> _EXERCISE REQUIREMENTS_: Omit pictures and quote the listing below line by line, from its start through the line that holds "Having established how".

> _EXTRACTED MATERIAL_:

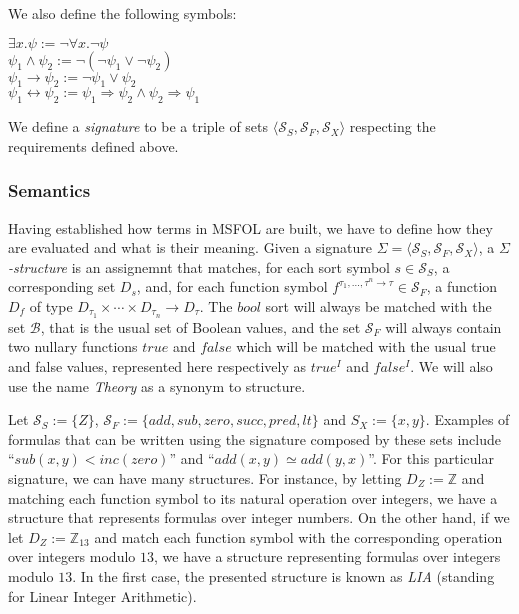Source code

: We also define the following symbols:

\begin{center}
  $\exists x. \psi := \neg \forall x. \neg \psi$\\
  $\psi_{1} \wedge \psi_{2} := \neg (\neg \psi_{1} \vee \neg \psi_{2})$\\
  $\psi_{1} \rightarrow \psi_{2} := \neg \psi_{1} \vee \psi_{2}$\\
  $\psi_{1} \leftrightarrow \psi_{2} := \psi_{1} \Rightarrow \psi_{2} \wedge \psi_{2} \Rightarrow \psi_{1}$
\end{center}

We define a \textit{signature} to be a triple of sets $\langle \mathcal{S}_{S}, \mathcal{S}_{F}, \mathcal{S}_{X} \rangle$ respecting the requirements defined above.

\subsubsection{Semantics}

Having established how terms in MSFOL are built, we have to define how they are evaluated and what is their meaning.
Given a signature $\Sigma = \langle \mathcal{S}_{S}, \mathcal{S}_{F}, \mathcal{S}_{X} \rangle$, a $\Sigma$\textit{-structure} is an assignemnt that matches, for each sort symbol $s \in \mathcal{S}_{S}$, a corresponding set $D_{s}$, and, for each function symbol $f^{\tau_{1}, \ldots, \tau^{n} \rightarrow \tau} \in \mathcal{S}_{F}$, a function $D_{f}$ of type $D_{\tau_{1}} \times \cdots \times D_{\tau_{n}} \rightarrow D_{\tau}$.
The $\textit{bool}$ sort will always be matched with the set $\mathcal{B}$, that is the usual set of Boolean values, and the set $\mathcal{S}_{F}$ will always contain two nullary functions $\textit{true}$ and $\textit{false}$ which will be matched with the usual true and false values, represented here respectively as $true^{I}$ and $false^{I}$. We will also use the name \textit{Theory} as a synonym to structure.

\begin{example}[LIA]\label{ex:lia}
  Let $\mathcal{S}_{S} := \{Z\}$, $\mathcal{S}_{F} := \{add, sub, zero, succ, pred, lt\}$ and
  $S_{X} := \{x, y\}$. Examples of formulas that can be written using the signature composed by these sets include ``$sub(x, y) < inc(zero)$'' and ``$add(x, y) \simeq add(y, x)$''. For this particular signature, we can have many structures. For instance, by letting $D_{Z} := \mathbb{Z}$ and matching each function symbol to its natural operation over integers, we have a structure that represents formulas over integer numbers. On the other hand, if we let $D_{Z} := \mathbb{Z}_{13}$ and match each function symbol with the corresponding operation over integers modulo $13$, we have a structure representing formulas over integers modulo $13$. In the first case, the presented structure is known as \textit{LIA} (standing for Linear Integer Arithmetic).
\end{example}

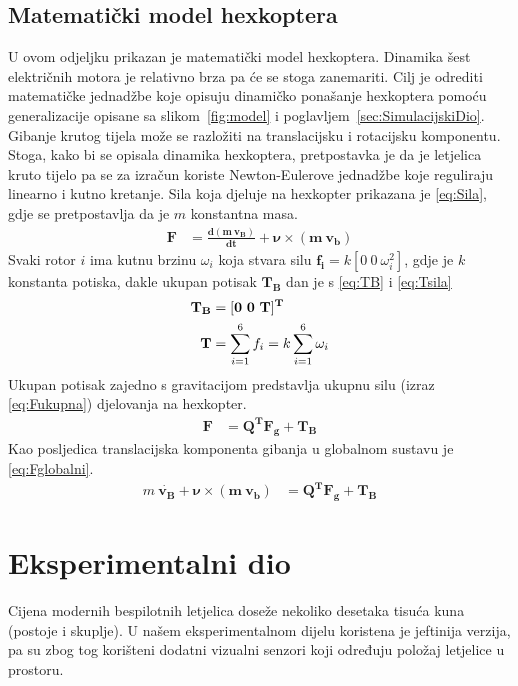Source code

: \documentclass[times, utf8, diplomski]{fer}
\begin{document}
{\subsection{Matematički model hexkoptera}
U ovom odjeljku prikazan je matematički model hexkoptera. Dinamika šest električnih motora je relativno brza pa će se stoga zanemariti. Cilj je odrediti matematičke jednadžbe koje opisuju dinamičko ponašanje hexkoptera pomoću generalizacije opisane sa slikom~\ref{fig:model} i poglavljem~\ref{sec:SimulacijskiDio}. Gibanje krutog tijela može se razložiti na translacijsku i rotacijsku komponentu. Stoga, kako bi se opisala dinamika hexkoptera, pretpostavka je da je letjelica kruto tijelo pa se za izračun koriste Newton-Eulerove jednadžbe koje reguliraju linearno i kutno kretanje. Sila koja djeluje na hexkopter prikazana je \ref{eq:Sila}, gdje se pretpostavlja da je $m$ konstantna masa.
\begin{align}
\mathbf{F}&=\mathbf{\frac{d(m~v_B)}{dt}+\nu\times (m~v_b)} \label{eq:Sila}
\end{align}
Svaki rotor $i$ ima kutnu brzinu $\omega_i$ koja stvara silu $\mathbf{f_i}=k[0 ~0 ~\omega^2_i]$, gdje je $k$ konstanta potiska, dakle ukupan potisak  $\mathbf{T_B}$ dan je s \ref{eq:TB} i \ref{eq:Tsila}
\begin{align}
\centering
\mathbf{T_B}&=\mathbf{[0 ~0 ~T]^T} \label{eq:TB} \\
\mathbf{T}&=\sum_{i=1}^{6}f_i=k\sum_{i=1}^{6}\omega_i \label{eq:Tsila}
\end{align}
Ukupan potisak zajedno s gravitacijom predstavlja ukupnu silu (izraz \ref{eq:Fukupna}) djelovanja na hexkopter.
\begin{align}
\mathbf{F}&=\mathbf{Q^TF_g+T_B} \label{eq:Fukupna}
\end{align}
Kao posljedica translacijska komponenta gibanja u globalnom sustavu je \ref{eq:Fglobalni}.
\begin{align}
m~\mathbf{\dot{v_B}+\nu\times (m~v_b)}&=\mathbf{Q^TF_g+T_B} \label{eq:Fglobalni}
\end{align}



\section{Eksperimentalni dio}
Cijena modernih bespilotnih letjelica doseže nekoliko desetaka tisuća kuna (postoje i skuplje). U našem eksperimentalnom dijelu koristena je jeftinija verzija, pa su zbog tog korišteni dodatni vizualni senzori koji određuju položaj letjelice u prostoru.  
 
}
\end{document}

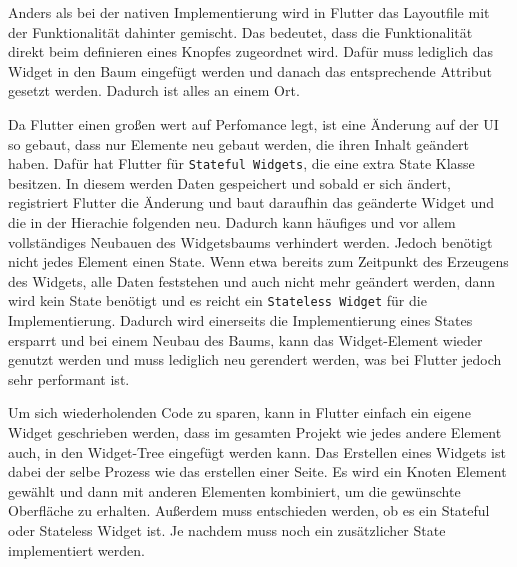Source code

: 
Anders als bei der nativen Implementierung wird in Flutter das Layoutfile mit der Funktionalität dahinter gemischt. Das bedeutet, dass die Funktionalität direkt beim definieren eines Knopfes zugeordnet wird. Dafür muss lediglich das Widget in den Baum eingefügt werden und danach das entsprechende Attribut gesetzt werden. Dadurch ist alles an einem Ort.

Da Flutter einen großen wert auf Perfomance legt, ist eine Änderung auf der \ac{UI} so gebaut, dass nur Elemente neu gebaut werden, die ihren Inhalt geändert haben. Dafür hat Flutter für \verb|Stateful Widgets|, die eine extra State Klasse besitzen. In diesem werden Daten gespeichert und sobald er sich ändert, registriert Flutter die Änderung und baut daraufhin das geänderte Widget und die in der Hierachie folgenden neu\cite{9623025}. Dadurch kann häufiges und vor allem vollständiges Neubauen des Widgetsbaums verhindert werden. Jedoch benötigt nicht jedes Element einen State. Wenn etwa bereits zum Zeitpunkt des Erzeugens des Widgets, alle Daten feststehen und auch nicht mehr geändert werden, dann wird kein State benötigt und es reicht ein \verb|Stateless Widget| für die Implementierung\cite[Kapitel~4]{Flutter_Recipes}. Dadurch wird einerseits die Implementierung eines States ersparrt und bei einem Neubau des Baums, kann das Widget-Element wieder genutzt werden und muss lediglich neu gerendert werden, was bei Flutter jedoch sehr performant ist.

Um sich wiederholenden Code zu sparen, kann in Flutter einfach ein eigene Widget geschrieben werden, dass im gesamten Projekt wie jedes andere Element auch, in den Widget-Tree eingefügt werden kann. Das Erstellen eines Widgets ist dabei der selbe Prozess wie das erstellen einer Seite. Es wird ein Knoten Element gewählt und dann mit anderen Elementen kombiniert, um die gewünschte Oberfläche zu erhalten. Außerdem muss entschieden werden, ob es ein Stateful oder Stateless Widget ist. Je nachdem muss noch ein zusätzlicher State implementiert werden.


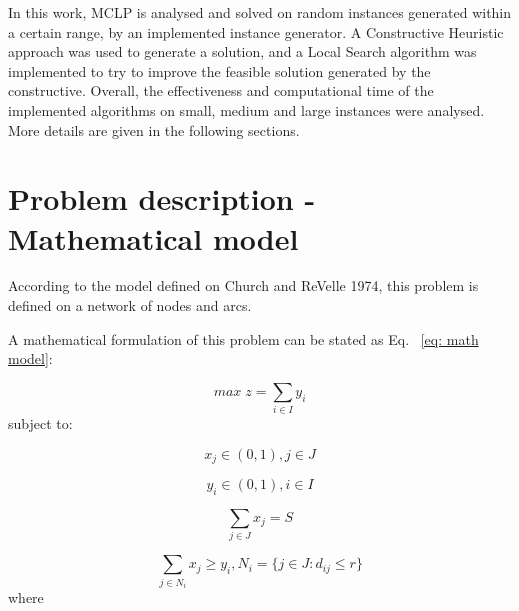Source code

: \documentclass[11pt, a4paper]{article}
\begin{document}
In this work, MCLP is analysed and solved on random instances generated within a certain range, by an implemented instance generator. A Constructive Heuristic approach was used to generate a solution, and a Local Search algorithm was implemented to try to improve the feasible solution generated by the constructive. Overall, the effectiveness and computational time of the implemented algorithms on small, medium and large instances were analysed. More details are given in the following sections.

\section{Problem description - Mathematical model}\label{sec:lit}
According to the model defined on Church and ReVelle 1974, this problem is defined on a network of nodes and arcs. 

A mathematical formulation of this problem can be stated as Eq. ~\ref{eq: math model}:

\begin{equation}\label{eq: math model}
	max \; z = \sum_{i \in I}y_i
\end{equation}
subject to:

\begin{equation}\label{eq: r1}
	x_{j} \in (0,1), j \in J
\end{equation}

\begin{equation}\label{eq: r2}
	y_{i} \in (0,1), i \in I
\end{equation}

\begin{equation}\label{eq: r3}
	\sum_{j \in J}x_j = S
\end{equation}

\begin{equation}\label{eq: r4}
	\sum_{j \in N_i} x_j \geq y_i, N_i = \big\{ j \in J: d_{ij} \leq r \big\}
\end{equation}
where
\end{document}
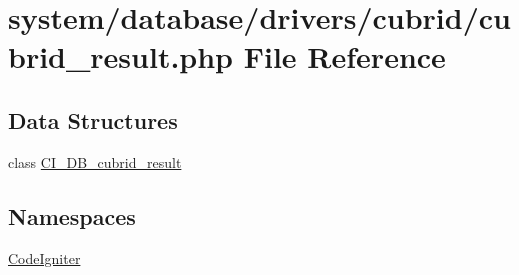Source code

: \hypertarget{cubrid__result_8php}{\section{system/database/drivers/cubrid/cubrid\-\_\-result.php File Reference}
\label{cubrid__result_8php}
}
\subsection*{Data Structures}
\begin{DoxyCompactItemize}
\item 
class \hyperlink{class_c_i___d_b__cubrid__result}{C\-I\-\_\-\-D\-B\-\_\-cubrid\-\_\-result}
\end{DoxyCompactItemize}
\subsection*{Namespaces}
\begin{DoxyCompactItemize}
\item 
\hyperlink{namespace_code_igniter}{Code\-Igniter}
\end{DoxyCompactItemize}
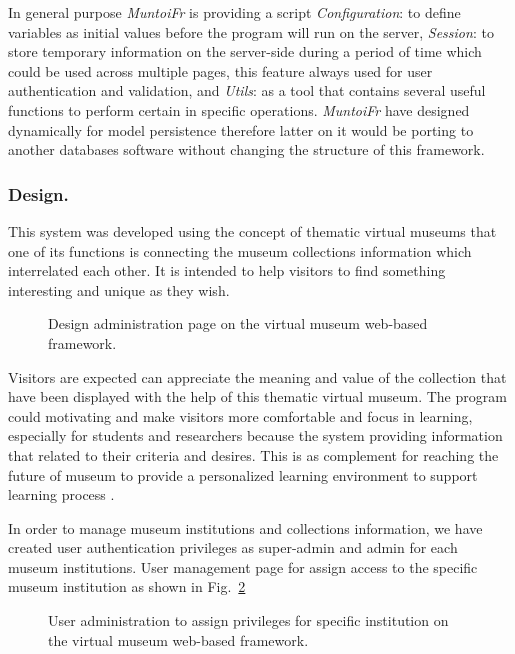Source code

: In general purpose \textit{MuntoiFr} is providing a script \textit{Configuration}: to define variables as initial values before the program will run on the server, \textit{Session}: to store temporary information on the server-side during a period of time which could be used across multiple pages, this feature always used for user authentication and validation, and \textit{Utils}: as a tool that contains several useful functions to perform certain in specific operations. \textit{MuntoiFr} have designed dynamically for model persistence therefore latter on it would be porting to another databases software without changing the structure of this framework.

\subsubsection{Design.} This system was developed using the concept of thematic virtual museums that one of its functions is connecting the museum collections information which interrelated each other. It is intended to help visitors to find something interesting and unique as they wish.

\begin{figure}[ht]
	\caption{Design administration page on the virtual museum web-based framework.}\label{fig:designAdminPage}
\end{figure}

Visitors are expected can appreciate the meaning and value of the collection that have been displayed with the help of this thematic virtual museum. The program could motivating and make visitors more comfortable and focus in learning, especially for students and researchers because the system providing information that related to their criteria and desires. This is as complement for reaching the future of museum to provide a personalized learning environment to support learning process \cite{Anggai}.

In order to manage museum institutions and collections information, we have created user authentication privileges as super-admin and admin for each museum institutions. User management page for assign access to the specific museum institution as shown in Fig.~\cref{fig:userAdminPage}

\begin{figure}[ht]
	\caption{User administration to assign privileges for specific institution on the virtual museum web-based framework.}\label{fig:userAdminPage}
\end{figure}

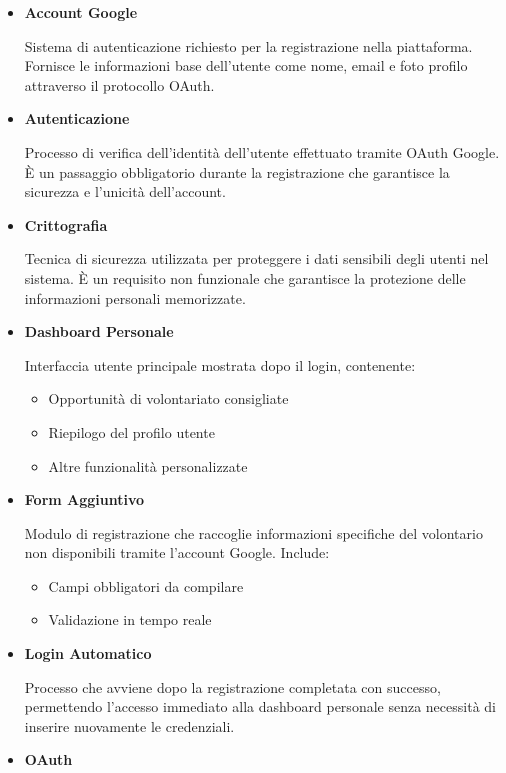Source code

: \begin{itemize}

\item \textbf{Account Google}

Sistema di autenticazione richiesto per la registrazione nella piattaforma. Fornisce le informazioni base dell'utente come nome, email e foto profilo attraverso il protocollo OAuth.

\item \textbf{Autenticazione}

Processo di verifica dell'identità dell'utente effettuato tramite OAuth Google. È un passaggio obbligatorio durante la registrazione che garantisce la sicurezza e l'unicità dell'account.

\item \textbf{Crittografia}

Tecnica di sicurezza utilizzata per proteggere i dati sensibili degli utenti nel sistema. È un requisito non funzionale che garantisce la protezione delle informazioni personali memorizzate.

\item \textbf{Dashboard Personale}

Interfaccia utente principale mostrata dopo il login, contenente:
\begin{itemize}
    \item Opportunità di volontariato consigliate
    \item Riepilogo del profilo utente
    \item Altre funzionalità personalizzate
\end{itemize}

\item \textbf{Form Aggiuntivo}

Modulo di registrazione che raccoglie informazioni specifiche del volontario non disponibili tramite l'account Google. Include:
\begin{itemize}
    \item Campi obbligatori da compilare
    \item Validazione in tempo reale
\end{itemize}

\item \textbf{Login Automatico}

Processo che avviene dopo la registrazione completata con successo, permettendo l'accesso immediato alla dashboard personale senza necessità di inserire nuovamente le credenziali.

\item \textbf{OAuth}


\end{itemize}
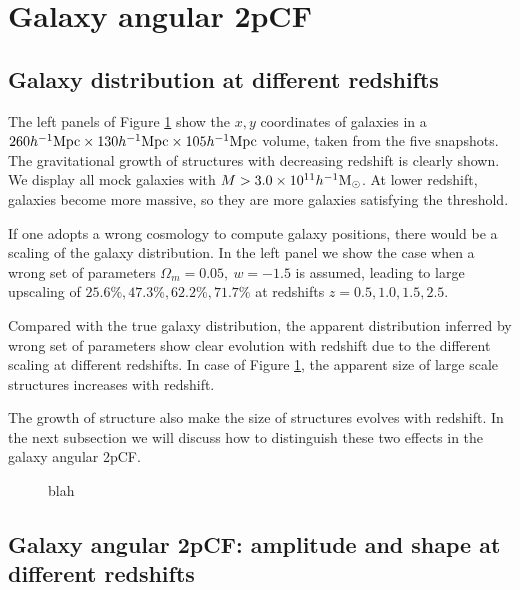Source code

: \documentclass[iop]{emulateapj}
\newcommand{\hMsun}{{\ifmmode{h^{-1}{\rm
        {M_{\odot}}}}\else{$h^{-1}{\rm{M_{\odot}}}$~}\fi}}
\begin{document}
\section{Galaxy angular 2pCF}

\subsection{Galaxy distribution at different redshifts}

The left panels of Figure \ref{fig_scatter} show the $x,y$ coordinates of galaxies in a 
$260 h^{-1} {\rm Mpc} \times 130 h^{-1} {\rm Mpc} \times 105 h^{-1} {\rm Mpc}$ volume, 
taken from the five snapshots.
The gravitational growth of structures with decreasing redshift is clearly shown.
We display all mock galaxies with $M> 3.0 \times 10^{11} \hMsun$.
At lower redshift, galaxies become more massive, so they are more galaxies satisfying the threshold.

If one adopts a wrong cosmology to compute galaxy positions, there would be a scaling of the galaxy distribution.
In the left panel we show the case when a wrong set of parameters $\Omega_m=0.05,\ w=-1.5$ is assumed,
leading to large upscaling of $25.6\%,47.3\%,62.2\%,71.7\%$ at redshifts $z=0.5,1.0,1.5,2.5$.

Compared with the true galaxy distribution, the apparent distribution inferred by wrong set of parameters
show clear evolution with redshift due to the different scaling at different redshifts.
In case of Figure \ref{fig_scatter}, the apparent size of large scale structures increases with redshift.

The growth of structure also make the size of structures evolves with redshift.
In the next subsection we will discuss how to distinguish these two effects in the galaxy angular 2pCF.

\begin{figure}
   \caption{\label{fig_scatter}
  blah
   }
\end{figure}


\subsection{Galaxy angular 2pCF: amplitude and shape at different redshifts}
\end{document}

> _ANSWER TO THE EXERCISE_:
Source code

: We also define the following symbols:

\begin{center}
  $\exists x. \psi := \neg \forall x. \neg \psi$\\
  $\psi_{1} \wedge \psi_{2} := \neg (\neg \psi_{1} \vee \neg \psi_{2})$\\
  $\psi_{1} \rightarrow \psi_{2} := \neg \psi_{1} \vee \psi_{2}$\\
  $\psi_{1} \leftrightarrow \psi_{2} := \psi_{1} \Rightarrow \psi_{2} \wedge \psi_{2} \Rightarrow \psi_{1}$
\end{center}

We define a \textit{signature} to be a triple of sets $\langle \mathcal{S}_{S}, \mathcal{S}_{F}, \mathcal{S}_{X} \rangle$ respecting the requirements defined above.

\subsubsection{Semantics}

Having established how terms in MSFOL are built, we have to define how they are evaluated and what is their meaning.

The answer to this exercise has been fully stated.